Die Konferenz wurde von den NachwuchswissenschaftlerInnen der AG Kritische Theorie unter ehrenamtlicher Beteiligung zahlreicher Studierender eigenverantwortlich durchgeführt. Finanzielle Unterstützung wurde neben dem Graduiertenzentrum auch von der Rosa Luxemburg Stiftung, dem Asta der Philipps-Universität, dem FemArchiv, der Buchhandlung Roter Stern, dem Kulturamt der Stadt Marburg sowie dem Ursula Kuhlmann-Fonds geleistet.

Lebensstationen Prof. Heinz Maus (1911 – 1978)

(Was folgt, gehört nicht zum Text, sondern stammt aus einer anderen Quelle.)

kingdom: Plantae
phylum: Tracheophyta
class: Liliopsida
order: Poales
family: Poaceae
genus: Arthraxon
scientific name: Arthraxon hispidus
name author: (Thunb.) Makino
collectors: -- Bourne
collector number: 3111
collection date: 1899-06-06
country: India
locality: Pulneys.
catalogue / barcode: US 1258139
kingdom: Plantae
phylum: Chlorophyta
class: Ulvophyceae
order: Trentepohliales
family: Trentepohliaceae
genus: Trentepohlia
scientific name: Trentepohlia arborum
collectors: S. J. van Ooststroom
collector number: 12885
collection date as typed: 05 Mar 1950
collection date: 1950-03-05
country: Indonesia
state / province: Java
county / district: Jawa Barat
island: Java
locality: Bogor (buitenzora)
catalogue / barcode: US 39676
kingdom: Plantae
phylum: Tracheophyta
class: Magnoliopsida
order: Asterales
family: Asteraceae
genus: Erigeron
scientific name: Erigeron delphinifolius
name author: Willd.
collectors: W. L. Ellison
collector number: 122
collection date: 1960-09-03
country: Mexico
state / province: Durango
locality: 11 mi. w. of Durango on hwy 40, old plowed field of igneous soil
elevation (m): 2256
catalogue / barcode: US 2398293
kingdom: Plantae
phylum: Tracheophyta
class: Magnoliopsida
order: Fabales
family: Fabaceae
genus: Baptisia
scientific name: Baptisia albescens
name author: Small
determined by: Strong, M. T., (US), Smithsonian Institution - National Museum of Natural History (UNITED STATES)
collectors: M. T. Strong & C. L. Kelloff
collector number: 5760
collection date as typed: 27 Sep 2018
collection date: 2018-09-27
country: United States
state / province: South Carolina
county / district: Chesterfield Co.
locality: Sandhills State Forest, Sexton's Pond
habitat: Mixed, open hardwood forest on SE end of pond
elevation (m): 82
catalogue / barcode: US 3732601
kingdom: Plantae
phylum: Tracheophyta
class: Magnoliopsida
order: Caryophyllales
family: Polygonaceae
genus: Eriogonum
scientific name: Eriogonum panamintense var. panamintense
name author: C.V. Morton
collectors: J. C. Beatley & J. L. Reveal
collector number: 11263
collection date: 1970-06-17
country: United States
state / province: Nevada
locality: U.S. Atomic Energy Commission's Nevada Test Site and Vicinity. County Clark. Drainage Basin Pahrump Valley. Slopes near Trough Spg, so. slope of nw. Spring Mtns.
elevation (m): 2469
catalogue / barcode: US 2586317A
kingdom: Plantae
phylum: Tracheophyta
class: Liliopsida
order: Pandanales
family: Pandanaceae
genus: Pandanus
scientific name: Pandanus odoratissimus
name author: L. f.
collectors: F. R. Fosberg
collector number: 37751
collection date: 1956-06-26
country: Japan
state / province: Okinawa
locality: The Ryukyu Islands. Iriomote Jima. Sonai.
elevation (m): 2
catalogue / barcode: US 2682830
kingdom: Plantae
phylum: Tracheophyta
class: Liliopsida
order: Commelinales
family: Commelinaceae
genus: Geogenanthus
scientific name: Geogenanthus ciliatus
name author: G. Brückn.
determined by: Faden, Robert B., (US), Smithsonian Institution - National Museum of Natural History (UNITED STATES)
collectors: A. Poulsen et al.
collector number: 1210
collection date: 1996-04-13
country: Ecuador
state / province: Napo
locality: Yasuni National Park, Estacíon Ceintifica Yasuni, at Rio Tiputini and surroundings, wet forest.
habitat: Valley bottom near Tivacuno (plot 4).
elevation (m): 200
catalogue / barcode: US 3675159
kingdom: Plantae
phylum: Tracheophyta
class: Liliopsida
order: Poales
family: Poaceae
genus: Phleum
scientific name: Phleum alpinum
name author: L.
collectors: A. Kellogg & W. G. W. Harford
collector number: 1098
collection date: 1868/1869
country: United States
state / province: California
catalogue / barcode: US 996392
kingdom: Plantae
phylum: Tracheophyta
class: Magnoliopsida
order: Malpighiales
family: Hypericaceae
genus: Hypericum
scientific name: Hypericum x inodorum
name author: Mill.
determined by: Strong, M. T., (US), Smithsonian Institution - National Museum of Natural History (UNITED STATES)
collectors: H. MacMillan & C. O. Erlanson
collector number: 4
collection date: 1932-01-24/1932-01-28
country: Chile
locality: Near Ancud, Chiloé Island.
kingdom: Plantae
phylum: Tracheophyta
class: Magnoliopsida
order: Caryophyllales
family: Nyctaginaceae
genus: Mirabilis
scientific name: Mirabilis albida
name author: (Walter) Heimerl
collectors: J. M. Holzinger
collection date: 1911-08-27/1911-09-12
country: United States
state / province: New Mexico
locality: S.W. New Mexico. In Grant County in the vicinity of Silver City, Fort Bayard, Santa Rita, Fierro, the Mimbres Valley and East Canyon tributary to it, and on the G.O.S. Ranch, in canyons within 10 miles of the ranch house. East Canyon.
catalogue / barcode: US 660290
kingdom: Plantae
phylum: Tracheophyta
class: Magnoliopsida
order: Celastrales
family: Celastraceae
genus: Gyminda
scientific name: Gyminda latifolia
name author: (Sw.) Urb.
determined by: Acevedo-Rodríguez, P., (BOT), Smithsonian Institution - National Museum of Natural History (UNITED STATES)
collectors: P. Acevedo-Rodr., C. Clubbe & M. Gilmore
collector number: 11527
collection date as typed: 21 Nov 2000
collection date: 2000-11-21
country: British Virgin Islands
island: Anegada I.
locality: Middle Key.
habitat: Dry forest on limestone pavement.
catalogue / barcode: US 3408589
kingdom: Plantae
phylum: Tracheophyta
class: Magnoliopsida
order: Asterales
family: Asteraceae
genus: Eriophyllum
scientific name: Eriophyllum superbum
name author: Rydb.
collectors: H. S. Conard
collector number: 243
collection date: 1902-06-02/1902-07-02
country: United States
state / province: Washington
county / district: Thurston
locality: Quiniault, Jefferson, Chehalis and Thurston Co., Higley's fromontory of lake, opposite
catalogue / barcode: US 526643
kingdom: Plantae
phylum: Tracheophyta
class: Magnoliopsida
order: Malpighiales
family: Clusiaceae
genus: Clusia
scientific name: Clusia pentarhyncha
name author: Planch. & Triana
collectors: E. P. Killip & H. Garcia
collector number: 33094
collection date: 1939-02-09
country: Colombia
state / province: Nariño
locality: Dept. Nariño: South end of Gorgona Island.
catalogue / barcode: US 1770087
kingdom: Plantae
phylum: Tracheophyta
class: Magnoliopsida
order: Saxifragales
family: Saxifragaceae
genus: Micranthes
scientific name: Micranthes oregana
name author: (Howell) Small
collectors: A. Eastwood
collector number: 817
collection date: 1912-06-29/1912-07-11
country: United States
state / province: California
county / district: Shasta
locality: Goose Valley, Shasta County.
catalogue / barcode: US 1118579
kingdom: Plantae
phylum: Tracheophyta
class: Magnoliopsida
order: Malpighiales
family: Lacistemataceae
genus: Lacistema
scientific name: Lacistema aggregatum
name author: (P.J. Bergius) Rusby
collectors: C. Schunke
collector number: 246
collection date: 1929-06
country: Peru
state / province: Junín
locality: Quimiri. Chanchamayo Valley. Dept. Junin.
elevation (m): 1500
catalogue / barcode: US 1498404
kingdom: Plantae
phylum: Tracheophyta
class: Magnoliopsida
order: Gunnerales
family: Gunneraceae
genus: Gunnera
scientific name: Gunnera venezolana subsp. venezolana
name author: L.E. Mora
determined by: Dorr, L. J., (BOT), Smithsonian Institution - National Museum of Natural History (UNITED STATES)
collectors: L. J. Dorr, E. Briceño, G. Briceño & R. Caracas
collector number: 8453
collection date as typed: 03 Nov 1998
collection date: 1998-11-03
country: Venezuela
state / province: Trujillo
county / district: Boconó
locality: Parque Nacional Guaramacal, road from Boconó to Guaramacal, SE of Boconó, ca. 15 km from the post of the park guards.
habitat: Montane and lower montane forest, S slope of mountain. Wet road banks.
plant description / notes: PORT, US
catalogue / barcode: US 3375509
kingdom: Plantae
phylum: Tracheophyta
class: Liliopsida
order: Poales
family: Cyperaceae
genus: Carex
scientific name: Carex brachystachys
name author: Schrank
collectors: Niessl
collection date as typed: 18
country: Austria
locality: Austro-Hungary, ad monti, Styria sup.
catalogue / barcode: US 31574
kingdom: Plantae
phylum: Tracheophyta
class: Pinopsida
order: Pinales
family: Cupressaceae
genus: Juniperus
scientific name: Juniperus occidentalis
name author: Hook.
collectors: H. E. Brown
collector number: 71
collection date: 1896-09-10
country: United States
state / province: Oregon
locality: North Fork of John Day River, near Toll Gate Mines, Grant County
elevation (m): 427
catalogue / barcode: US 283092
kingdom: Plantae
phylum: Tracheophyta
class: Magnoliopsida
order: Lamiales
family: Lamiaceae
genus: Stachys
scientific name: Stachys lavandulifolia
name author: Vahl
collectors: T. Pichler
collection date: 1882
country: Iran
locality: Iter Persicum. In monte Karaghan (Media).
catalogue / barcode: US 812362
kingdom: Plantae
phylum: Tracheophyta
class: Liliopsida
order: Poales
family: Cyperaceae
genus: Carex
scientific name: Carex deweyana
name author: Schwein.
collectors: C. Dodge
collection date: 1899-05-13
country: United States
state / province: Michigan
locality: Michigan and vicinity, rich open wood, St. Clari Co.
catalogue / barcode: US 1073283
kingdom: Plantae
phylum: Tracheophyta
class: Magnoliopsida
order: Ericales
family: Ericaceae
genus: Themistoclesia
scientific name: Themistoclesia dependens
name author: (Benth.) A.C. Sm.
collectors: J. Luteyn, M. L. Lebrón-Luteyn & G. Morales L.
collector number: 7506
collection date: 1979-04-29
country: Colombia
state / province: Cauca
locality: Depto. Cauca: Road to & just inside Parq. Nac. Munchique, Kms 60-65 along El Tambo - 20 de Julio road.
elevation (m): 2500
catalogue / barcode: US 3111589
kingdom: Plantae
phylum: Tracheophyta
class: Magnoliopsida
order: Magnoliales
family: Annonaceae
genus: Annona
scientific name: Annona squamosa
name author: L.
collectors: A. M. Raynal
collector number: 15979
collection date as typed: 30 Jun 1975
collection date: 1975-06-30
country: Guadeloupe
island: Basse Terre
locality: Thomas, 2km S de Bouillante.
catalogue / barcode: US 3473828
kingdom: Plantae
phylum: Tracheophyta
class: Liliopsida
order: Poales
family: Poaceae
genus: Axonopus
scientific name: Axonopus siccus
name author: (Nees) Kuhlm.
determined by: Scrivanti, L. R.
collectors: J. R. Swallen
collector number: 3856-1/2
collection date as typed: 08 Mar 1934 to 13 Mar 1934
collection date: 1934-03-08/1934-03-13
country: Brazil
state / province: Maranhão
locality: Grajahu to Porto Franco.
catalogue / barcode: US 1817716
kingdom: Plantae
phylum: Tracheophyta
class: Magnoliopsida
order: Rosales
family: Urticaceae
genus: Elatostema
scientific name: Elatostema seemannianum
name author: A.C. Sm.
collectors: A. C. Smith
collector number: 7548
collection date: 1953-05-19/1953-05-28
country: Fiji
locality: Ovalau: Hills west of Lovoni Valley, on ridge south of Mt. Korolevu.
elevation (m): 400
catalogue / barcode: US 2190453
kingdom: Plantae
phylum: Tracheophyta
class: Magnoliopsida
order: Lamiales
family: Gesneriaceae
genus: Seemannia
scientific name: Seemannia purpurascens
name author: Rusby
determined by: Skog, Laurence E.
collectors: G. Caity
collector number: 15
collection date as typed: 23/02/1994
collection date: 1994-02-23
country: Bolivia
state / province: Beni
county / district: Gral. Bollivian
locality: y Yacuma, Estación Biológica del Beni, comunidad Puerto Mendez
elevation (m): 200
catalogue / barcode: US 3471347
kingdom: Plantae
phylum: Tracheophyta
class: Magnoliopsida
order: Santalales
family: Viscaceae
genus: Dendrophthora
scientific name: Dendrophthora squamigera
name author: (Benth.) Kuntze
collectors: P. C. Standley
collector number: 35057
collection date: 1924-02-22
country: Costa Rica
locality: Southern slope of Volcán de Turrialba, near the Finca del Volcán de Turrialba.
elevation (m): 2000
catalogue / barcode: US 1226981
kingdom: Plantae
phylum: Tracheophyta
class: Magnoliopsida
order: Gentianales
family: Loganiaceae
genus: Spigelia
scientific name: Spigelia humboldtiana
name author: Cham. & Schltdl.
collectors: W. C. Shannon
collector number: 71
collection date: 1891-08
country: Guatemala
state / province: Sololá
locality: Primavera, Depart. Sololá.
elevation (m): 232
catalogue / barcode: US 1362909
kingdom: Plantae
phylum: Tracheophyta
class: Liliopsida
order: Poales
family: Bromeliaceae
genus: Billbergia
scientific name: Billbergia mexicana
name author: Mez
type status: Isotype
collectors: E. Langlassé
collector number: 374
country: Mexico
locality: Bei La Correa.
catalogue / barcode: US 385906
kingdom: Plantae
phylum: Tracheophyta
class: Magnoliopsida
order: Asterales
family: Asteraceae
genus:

Heinz Maus, erster Professor für Soziologie an der Philipps-Universität Marburg

21. März 1911 geboren in Krefeld, Lehre als Buchhändler in Mülheim (Ruhr)
ab 1932 Studium der Soziologie, Philosophie und Nationalökonomie in Frankfurt bei Max Horkheimer und Karl Mannheim
nach 1933 Fortsetzung des Studiums bei Hans Freyer in Leipzig
1939 Assistent und Bibliothekar am Institut für Gesellschaftsforschung und Arbeitslehre bei Ewald Bosse in Oslo
15. Juli 1941 Promotion in Kiel bei Baron Cay von Brockdorff
1943 Festnahme und Anklage wegen Verstoßes gegen das Heimtückegesetz
1949/51 Assistent bei Ernst Niekisch an der Humbold-Universität Berlin
1951/53 Assistent bei Max Horkheimer am Institut für Sozialforschung in Frankfurt und Leiter des Mainzer Verlags der Aufklärung
1955/59 Diätendozent später Professor für Soziologie Pädagogischen Hochschule in Weilburg
seit 1959 Zusammen mit Friedrich Fürstenberg, später Frank Benseler, Herausgabe der Soziologischen Texte
seit 1960 erster Professor für Soziologie an der Philipps-Universität Marburg
1966 Initiierung des Professorenappells, der sich gegen die Notstandsgesetzgebung der Bundesregierung richtet
Am 8. September 1978  stirbt Heinz Maus in Bürgeln bei Marburg.